Source document =

For our Human Factors and Interface Design project, Team Soul Patch is examining the ways that personal trainers log their clients’ workouts and keep focused on their clients’ goals. We originally concentrated on scheduling because trainers have very packed schedules and are short on time. Then, we figured that trainer’s real goals and values are to help clients improve. To alleviate time constraints, we wanted to make the workout logging process easier and quicker through a mobile interface. To emphasize client improvement, we made it simple for the trainer to be reminded of the the client’s goals and how the client has been progressing. To help them facilitate communication between the trainer and client, we allowed for easy sharing of the workouts and progress charts. Our interface would ideally help personal trainers have the easiest and quickest possible experience in keeping track of past workouts and client progress to motivate their clients in achieving their fitness goals.

Information supplied =
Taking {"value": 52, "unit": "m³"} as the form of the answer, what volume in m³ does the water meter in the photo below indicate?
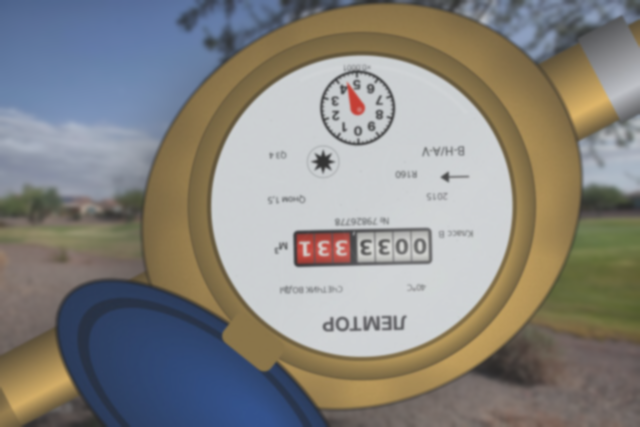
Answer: {"value": 33.3314, "unit": "m³"}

Required action =
Extract the entire project description above on how personal trainers log client workouts, reproducing it word for word.

Task solution =
For our Human Factors and Interface Design project, Team Soul Patch is examining the ways that personal trainers log their clients’ workouts and keep focused on their clients’ goals. We originally concentrated on scheduling because trainers have very packed schedules and are short on time. Then, we figured that trainer’s real goals and values are to help clients improve. To alleviate time constraints, we wanted to make the workout logging process easier and quicker through a mobile interface. To emphasize client improvement, we made it simple for the trainer to be reminded of the the client’s goals and how the client has been progressing. To help them facilitate communication between the trainer and client, we allowed for easy sharing of the workouts and progress charts. Our interface would ideally help personal trainers have the easiest and quickest possible experience in keeping track of past workouts and client progress to motivate their clients in achieving their fitness goals.